The Obama administration countered that it has deported more than 2 million immigrants but that the federal government does not have enough resources to deport all of the more than 11 million in the country. And it said the economic benefits from the immigrants working and paying taxes would more than offset any potential costs.
During the oral arguments, Mizer was asked to explain why Obama’s deferred-action program did not simply amount to blanket amnesty to a large class of immigrants who are living in the country illegally. The administration has defended the program as a form of “prosecutorial discretion,” in which law enforcement agencies with limited resources must set priorities for enforcement.
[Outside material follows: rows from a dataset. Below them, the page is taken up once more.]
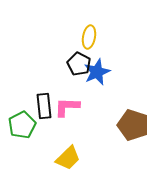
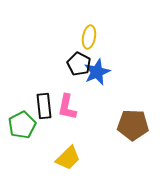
pink L-shape: rotated 80 degrees counterclockwise
brown pentagon: rotated 16 degrees counterclockwise
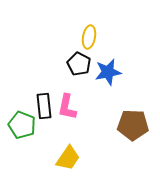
blue star: moved 11 px right; rotated 12 degrees clockwise
green pentagon: rotated 24 degrees counterclockwise
yellow trapezoid: rotated 12 degrees counterclockwise
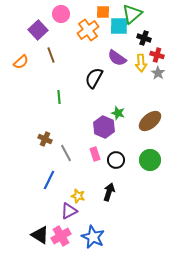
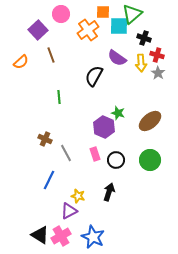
black semicircle: moved 2 px up
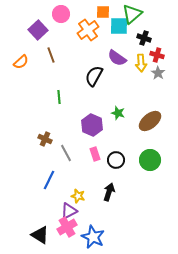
purple hexagon: moved 12 px left, 2 px up
pink cross: moved 6 px right, 9 px up
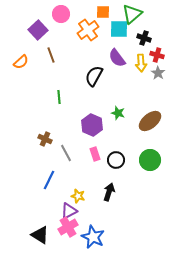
cyan square: moved 3 px down
purple semicircle: rotated 18 degrees clockwise
pink cross: moved 1 px right
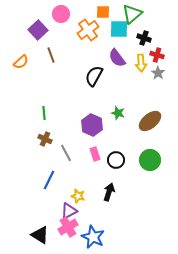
green line: moved 15 px left, 16 px down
The lower court’s finding “is that discretion is disingenuous,” Elrod said.
“That’s a clear error,” Mizer responded. “Discretion is being exercised on a case-by-case basis” when the government decides who is eligible for deportation deferrals.
Keller called Obama’s actions one of the “biggest changes” in immigration law in the nation’s history and asserted that it had “nothing to do” with deportation enforcement. Rather, the Texas solicitor general said, the president’s aim was to grant lawful status — and, thus, associated economic benefits — to the immigrants, at the expense of the states where they live.
“The U.S. Code triggers benefits to someone who has lawful status,” Keller said.
But Higginson countered by suggesting that the administration could simply end the deferred-action program at any point and deport people who were eligible for it — meaning they only have temporary status in the country.
“It’s scary for them to” come forward and enroll, the judge said of the undocumented immigrants. Furthermore, Higginson said, Obama’s program could be resolved through the legislative system: “Congress can end this with a flick of the pen — and there would be no more deferred action — without coming to the courts.”